Jeremiah ist einer der 37 Schüler aus Ising und Bad Reichenhall, die im Jugendgästehaus Teisendorf am weltumfassenden Planspiel Polis teilnehmen und in die Rolle des Wirtschaftsministers der Region Südamerika schlüpfen. Das Planspiel „Polis“ steht für Politik und internationale Sicherheit und war an der Universität Erlangen entwickelt worden, um den Studenten die Weltpolitik näher zu bringen. Seit 1989 nutzt es die Bundeswehr für ihre Öffentlichkeitsarbeit. 

Staatsminister, NGO's und Co.

In diesen drei Tagen übernehmen die Zehntklässler verschiedene Rollen: Als Staatsminister, Regierungschef und Wirtschaftsminister vertreten die Schüler große Flächenstaaten wie Russland und Regionen wie Europa, dazu leiten sie die Weltbank und die Vereinten Nationen und arbeiten als internationale Journalisten und Vertreter der NGO’s, also der Nichtregierungsorganisationen. 

In der ersten Runde stellen sich die Politiker mit ihren Staat und der vorgegeben Ausgangslage vor, zum Beispiel erläutert die Wirtschaftsministerin Indiens, Melanie Mair vom Isinger Gymnasium, warum ihr Land „eine aufstrebende Wirtschaftsmacht“ ist. Aber gleich danach ploppen neue, beunruhigende Nachrichten auf: In Indien gibt es Terroranschläge in der Stadt Mumbai, oder in China „Linfen, die dreckigste Stadt der Welt“ und vor Indonesien beispielsweise eine große Gefahr durch die Piraterie. Die Staatengruppen und Staaten müssen nun auf diese Herausforderungen reagieren, Kampagnen starten, Gelder investieren, bilaterale Verträge abschließen.

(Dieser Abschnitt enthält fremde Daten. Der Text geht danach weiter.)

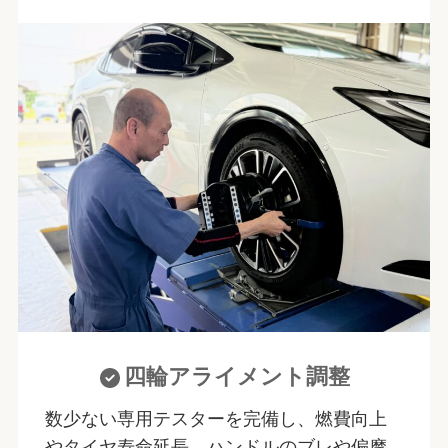
四輪アライメント調整
数少ない専用テスターを完備し、燃費向上
やタイヤ寿命延長、ハンドルのブレや偏摩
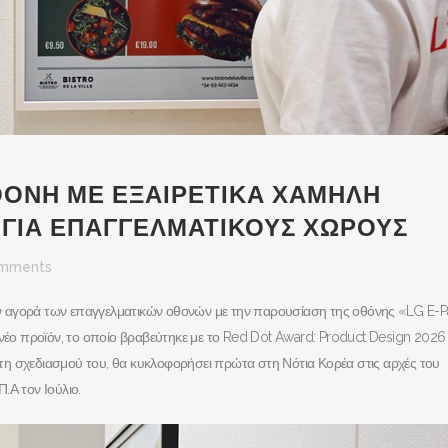
ΟΘΟΝΗ ΜΕ ΕΞΑΙΡΕΤΙΚΑ ΧΑΜΗΛΗ
 ΓΙΑ ΕΠΑΓΓΕΛΜΑΤΙΚΟΥΣ ΧΩΡΟΥΣ
mments
στην αγορά των επαγγελματικών οθονών με την παρουσίαση της οθόνης «LG E-
 νέο προϊόν, το οποίο βραβεύτηκε με το Red Dot Award: Product Design 2026
τη σχεδιασμού του, θα κυκλοφορήσει πρώτα στη Νότια Κορέα στις αρχές του
.Α τον Ιούλιο.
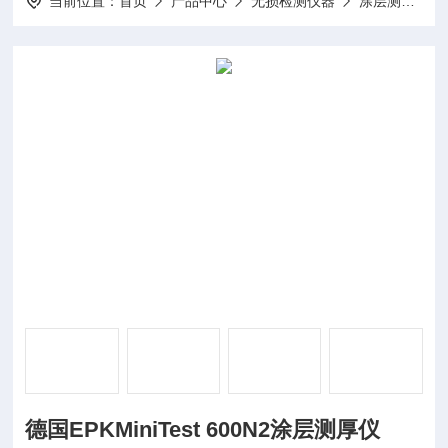
当前位置：
首页
产品中心
无损检测仪器
涂层测厚仪
德国EPKMiniTest 600N2涂层测厚仪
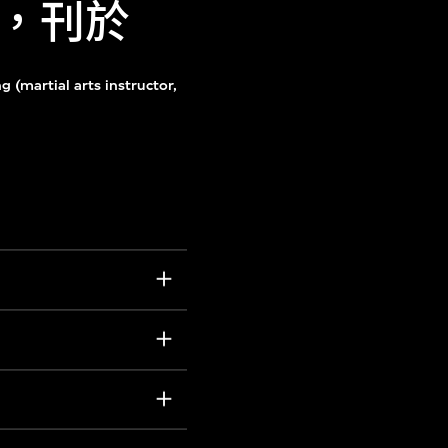
，刊於
 (martial arts instructor,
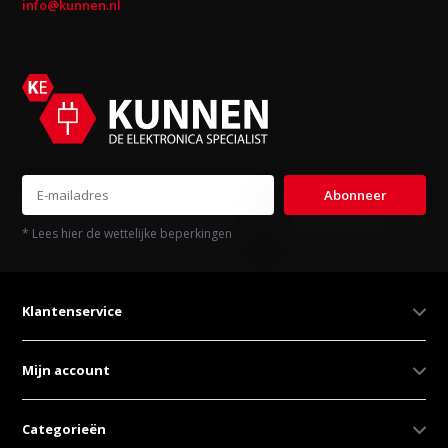
info@kunnen.nl
Abonneer
* Lees hier de wettelijke beperkingen
Klantenservice
Mijn account
Categorieën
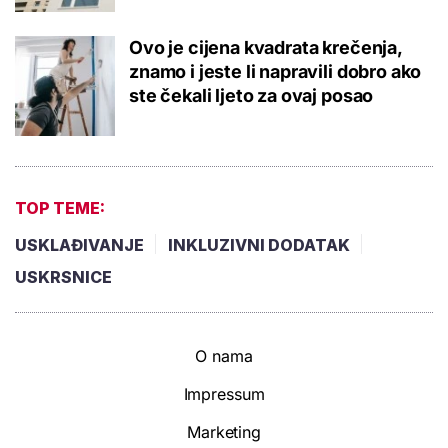
Ovo je cijena kvadrata krečenja,
znamo i jeste li napravili dobro ako
ste čekali ljeto za ovaj posao
TOP TEME:
USKLAĐIVANJE
INKLUZIVNI DODATAK
USKRSNICE
O nama
Impressum
Marketing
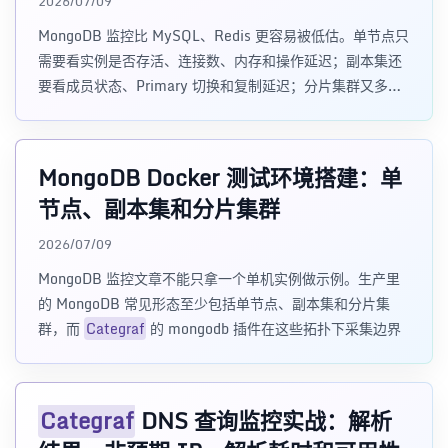
2026/07/09
MongoDB 监控比 MySQL、Redis 更容易被低估。单节点只
需要看实例是否存活、连接数、内存和操作延迟；副本集还
要看成员状态、Primary 切换和复制延迟；分片集群又多了
m
MongoDB Docker 测试环境搭建：单
节点、副本集和分片集群
2026/07/09
MongoDB 监控文章不能只拿一个单机实例做示例。生产里
的 MongoDB 常见形态至少包括单节点、副本集和分片集
群，而
Categraf
的 mongodb 插件在这些拓扑下采集边界
Categraf
DNS 查询监控实战：解析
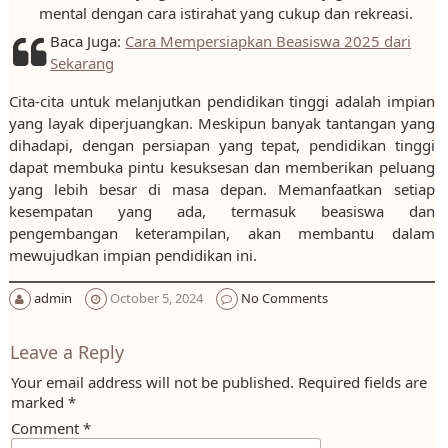
mental dengan cara istirahat yang cukup dan rekreasi.
Baca Juga:
Cara Mempersiapkan Beasiswa 2025 dari
Sekarang
Cita-cita untuk melanjutkan pendidikan tinggi adalah impian
yang layak diperjuangkan. Meskipun banyak tantangan yang
dihadapi, dengan persiapan yang tepat, pendidikan tinggi
dapat membuka pintu kesuksesan dan memberikan peluang
yang lebih besar di masa depan. Memanfaatkan setiap
kesempatan yang ada, termasuk beasiswa dan
pengembangan keterampilan, akan membantu dalam
mewujudkan impian pendidikan ini.
admin
October 5, 2024
No Comments
Leave a Reply
Your email address will not be published.
Required fields are
marked
*
Comment
*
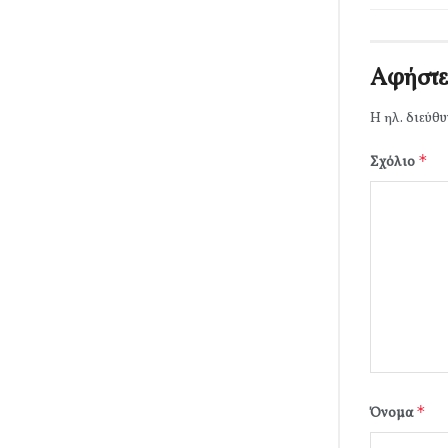
Αφήστε
Η ηλ. διεύθυ
*
Σχόλιο
*
Όνομα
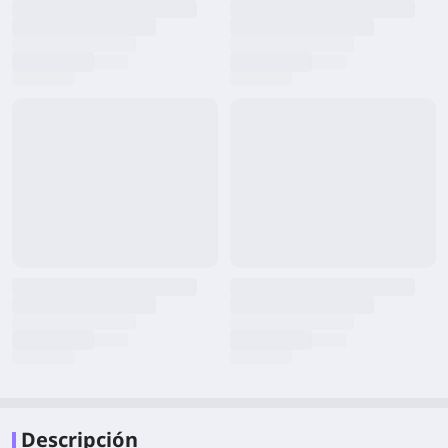
Descripción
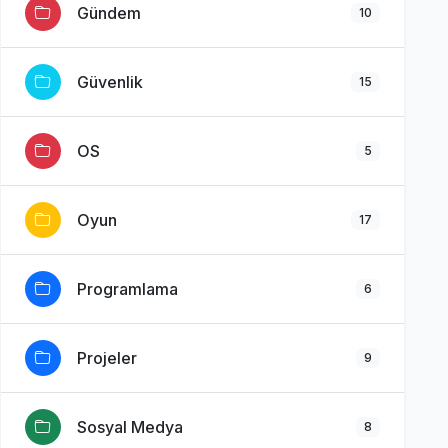
Gündem
10
Güvenlik
15
OS
5
Oyun
17
Programlama
6
Projeler
9
Sosyal Medya
8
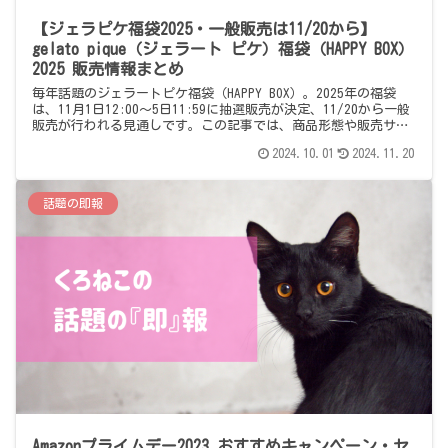
【ジェラピケ福袋2025・一般販売は11/20から】
gelato pique（ジェラート ピケ）福袋（HAPPY BOX）
2025 販売情報まとめ
毎年話題のジェラートピケ福袋（HAPPY BOX）。2025年の福袋
は、11月1日12:00～5日11:59に抽選販売が決定、11/20から一般
販売が行われる見通しです。この記事では、商品形態や販売サイ
ト情報をまとめていきます。
2024.10.01
2024.11.20
話題の即報
Amazonプライムデー2023 おすすめキャンペーン・セ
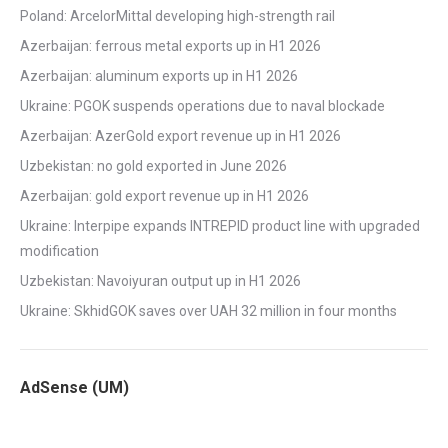
Poland: ArcelorMittal developing high-strength rail
Azerbaijan: ferrous metal exports up in H1 2026
Azerbaijan: aluminum exports up in H1 2026
Ukraine: PGOK suspends operations due to naval blockade
Azerbaijan: AzerGold export revenue up in H1 2026
Uzbekistan: no gold exported in June 2026
Azerbaijan: gold export revenue up in H1 2026
Ukraine: Interpipe expands INTREPID product line with upgraded
modification
Uzbekistan: Navoiyuran output up in H1 2026
Ukraine: SkhidGOK saves over UAH 32 million in four months
AdSense (UM)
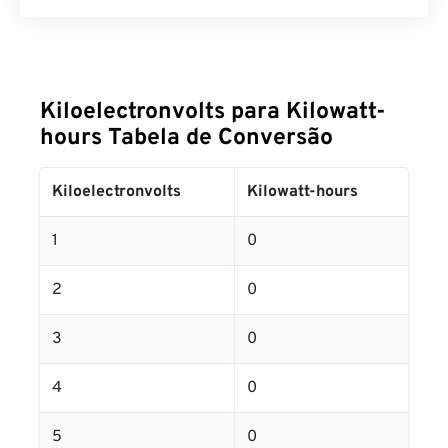
Kiloelectronvolts para Kilowatt-
hours Tabela de Conversão
Kiloelectronvolts
Kilowatt-hours
1
0
2
0
3
0
4
0
5
0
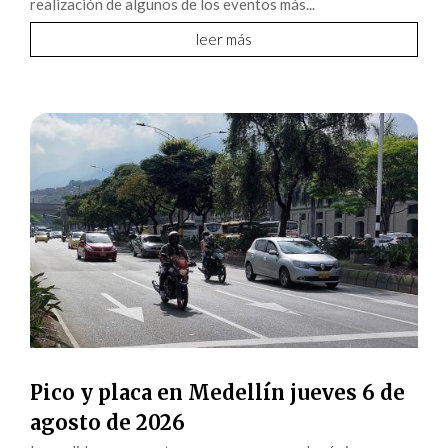
realización de algunos de los eventos más...
leer más
Pico y placa en Medellín jueves 6 de
agosto de 2026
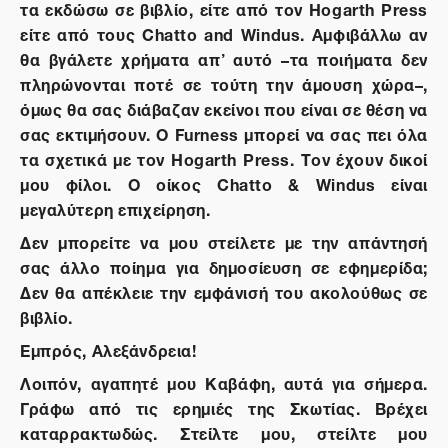
τα εκδώσω σε βιβλίο, είτε από τον Hogarth Press
είτε από τους Chatto and Windus. Αμφιβάλλω αν
θα βγάλετε χρήματα απ’ αυτό –τα ποιήματα δεν
πληρώνονται ποτέ σε τούτη την άμουση χώρα–,
όμως θα σας διάβαζαν εκείνοι που είναι σε θέση να
σας εκτιμήσουν. Ο Furness μπορεί να σας πει όλα
τα σχετικά με τον Hogarth Press. Τον έχουν δικοί
μου φίλοι. Ο οίκος Chatto & Windus είναι
μεγαλύτερη επιχείρηση.
Δεν μπορείτε να μου στείλετε με την απάντησή
σας άλλο ποίημα για δημοσίευση σε εφημερίδα;
Δεν θα απέκλειε την εμφάνισή του ακολούθως σε
βιβλίο.
Εμπρός, Αλεξάνδρεια!
Λοιπόν, αγαπητέ μου Καβάφη, αυτά για σήμερα.
Γράφω από τις ερημιές της Σκωτίας. Βρέχει
καταρρακτωδώς. Στείλτε μου, στείλτε μου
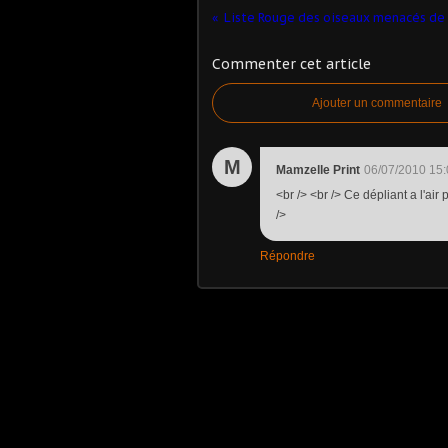
Commenter cet article
Ajouter un commentaire
M
Mamzelle Print
06/07/2010 15:
<br /> <br /> Ce dépliant a l'air 
/>
Répondre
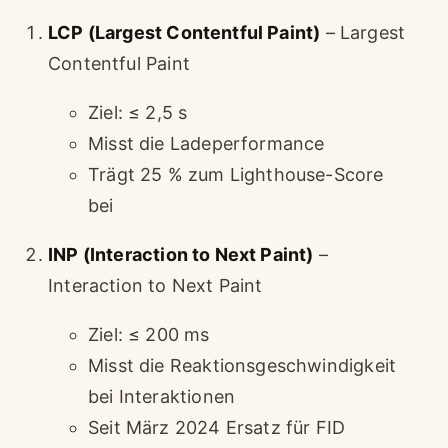
LCP (Largest Contentful Paint)
– Largest
Contentful Paint
Ziel: ≤ 2,5 s
Misst die Ladeperformance
Trägt 25 % zum Lighthouse-Score
bei
INP (Interaction to Next Paint)
–
Interaction to Next Paint
Ziel: ≤ 200 ms
Misst die Reaktionsgeschwindigkeit
bei Interaktionen
Seit März 2024 Ersatz für FID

Diskussionen und Versammlungen an der Tagesordnung

Bei der UN-Vollversammlung hält jeder Staatschef eine Rede und muss sich gegen kritische Fragen wappnen. Der Isinger Schüler Vincent Fischer stellt als Regierungschef Afrikas den Antrag auf eine UN-Resolution zur Entsendung von Schutztruppen und Entwicklungshelfern in seine Region. Die Politiker diskutieren lange darüber und nehmen den Antrag als Weltgemeinschaft mit zwei Gegenstimmen und drei Enthaltungen an

„Japan – die Rede war einen Tick zu schnell, aber du hast gut ins Publikum geschaut und mit den Händen deutlich unterstrichen, was du gesagt hast.“ Nach der Rede lobt und verbessert Jugendoffizier Kristin Brinkmann, die das Planspiel zusammen mit Jugendoffizier Christian Schicht leitet, die Reden der Zehntklässler. „Nicht die Hände in die Tasche!“ und „“Du neigst dazu, viel zu schnell zu reden!“ 

Weltpolitik in klein

Planspiel-Journalistin Benita Steger aus Ising legt nun ihre Finger in die Wunden der nicht gelungenen Regierungsprogramme. In Syrien blieb beispielsweise immer noch ein Industriezentrum der den Händen der IS, was für Europa höhere Energiepreise erzeugt. In China prangert Benita die Einschränkung der Meinungsfreiheit und die Produktionsrückgänge der Landwirtschaft durch die extreme Umweltverschmutzung an. Und Weltbank-Chef Simon Klotz mahnt die Staatsvertreter: "In einigen Regionen vergammelt das Essen, in anderen hungern die Leute!“ Insgesamt haben die Schüler der beiden Gymnasien bei diesem dreitägigen Planspiel sehr viel gelernt – und nicht nur der Isinger Jeremiah Geiger, dass Südamerika kein einzelner Staat ist.